Information:
+++++

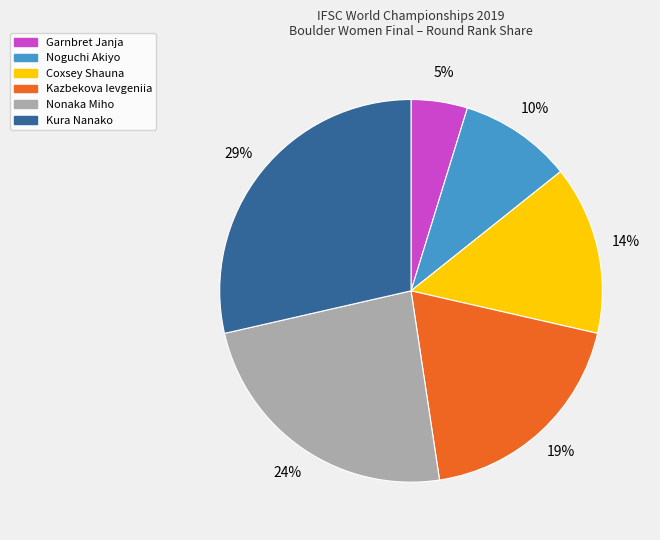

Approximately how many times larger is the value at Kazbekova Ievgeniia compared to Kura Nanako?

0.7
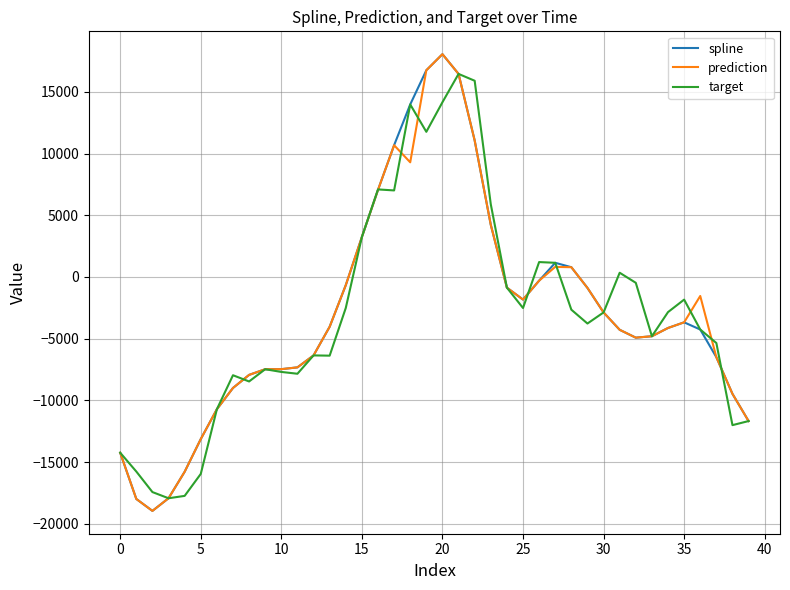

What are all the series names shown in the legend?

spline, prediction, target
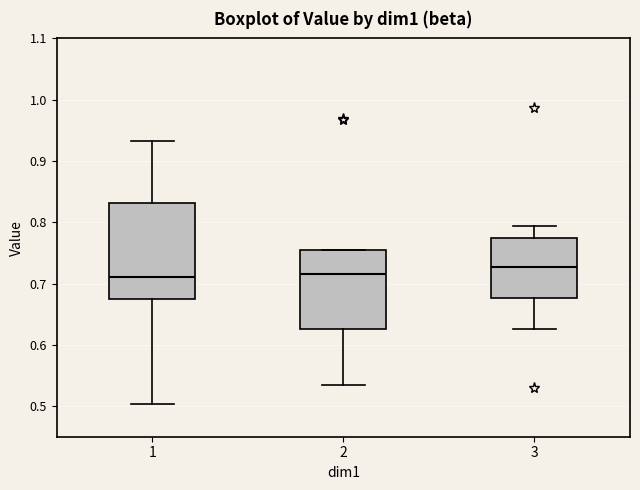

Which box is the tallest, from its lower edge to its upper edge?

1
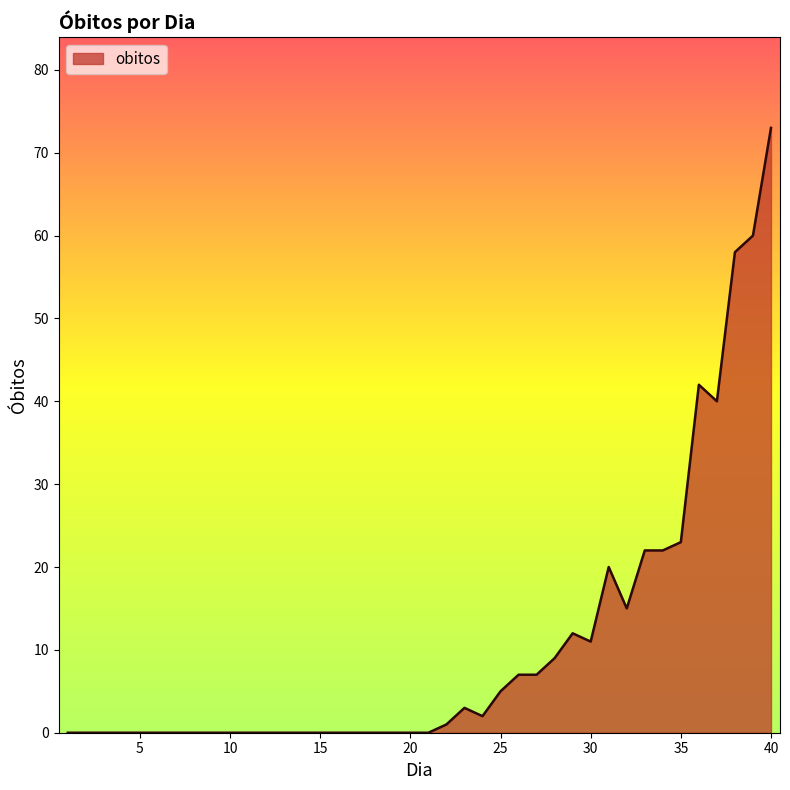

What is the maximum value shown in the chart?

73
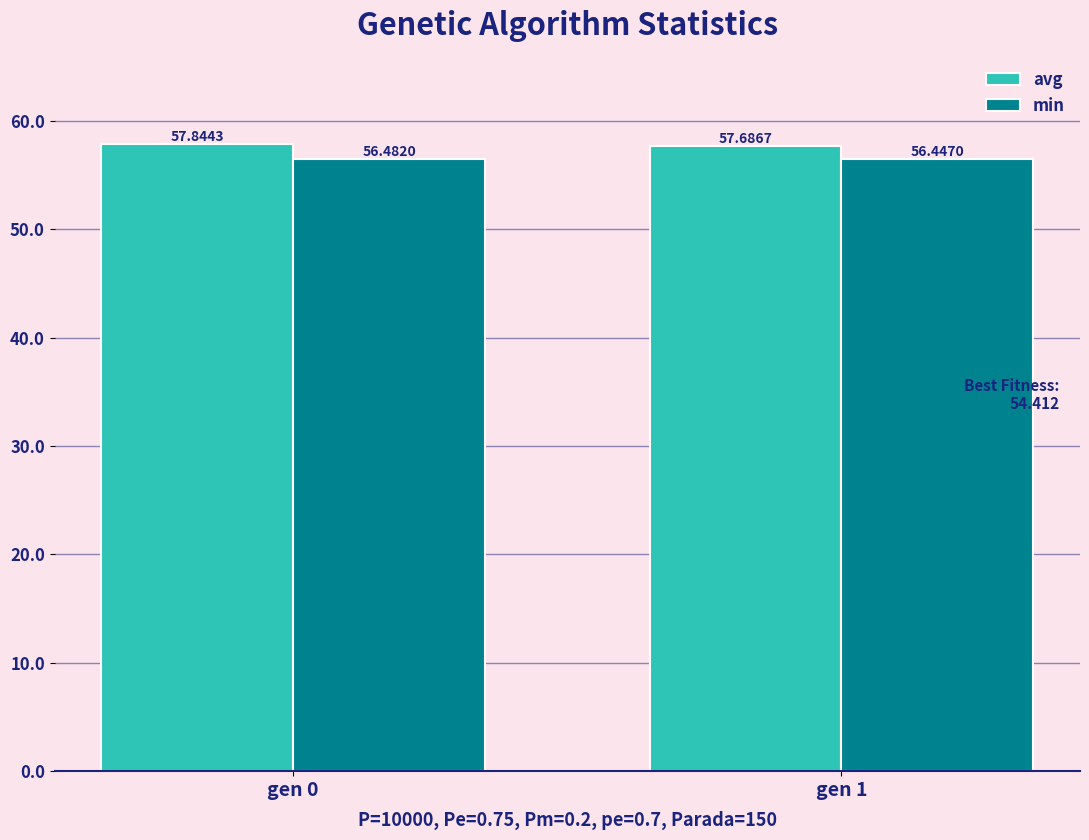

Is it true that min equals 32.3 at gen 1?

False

+++++

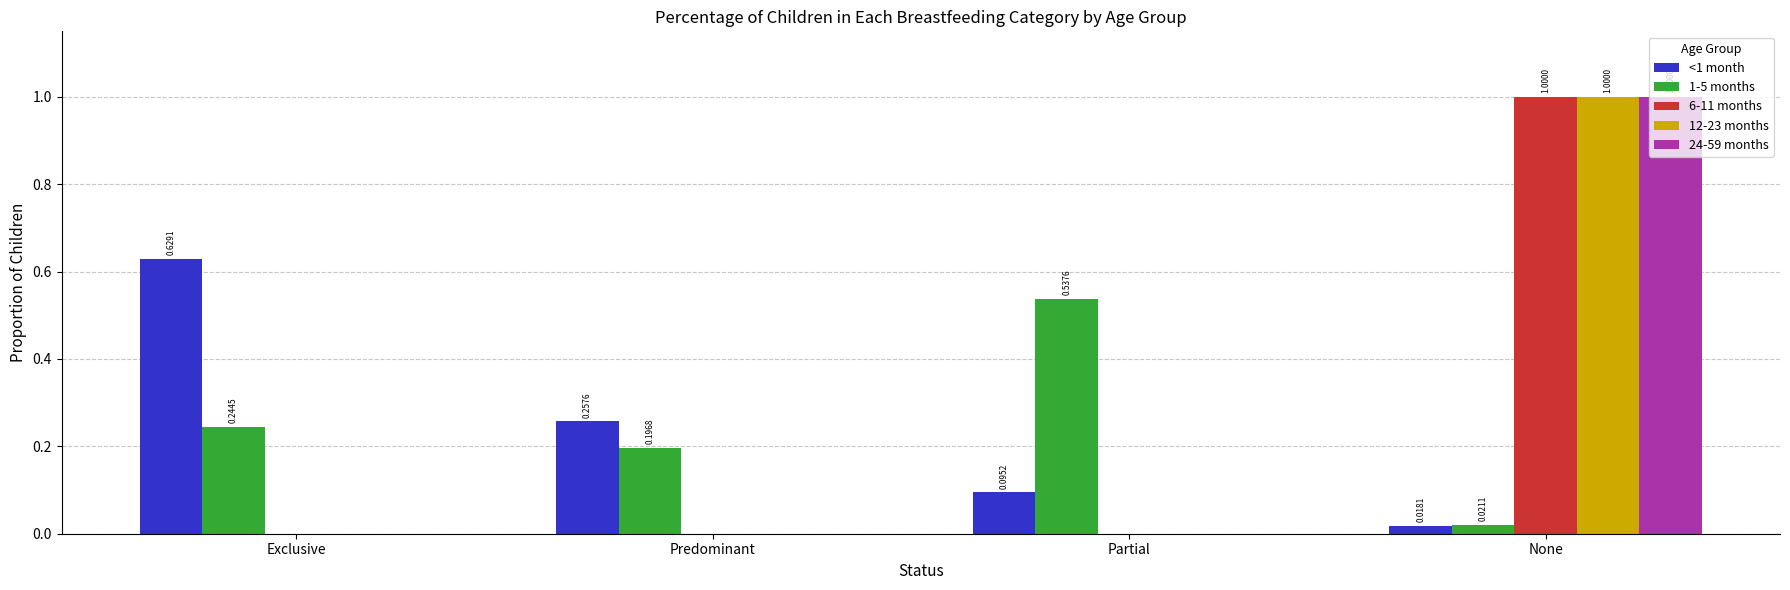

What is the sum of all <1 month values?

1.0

+++++

What the task requires:
Please render the listing from the line with "spline, prediction, target" to the line with "Is it true that min equals 32.3 at gen 1?", both included, as a JSON list of strings with one string per line. Leave out blank lines and the pictures.

Solution for this task:
[
  "spline, prediction, target",
  "Which box is the tallest, from its lower edge to its upper edge?",
  "1",
  "What is the maximum value shown in the chart?",
  "73",
  "Is it true that min equals 32.3 at gen 1?"
]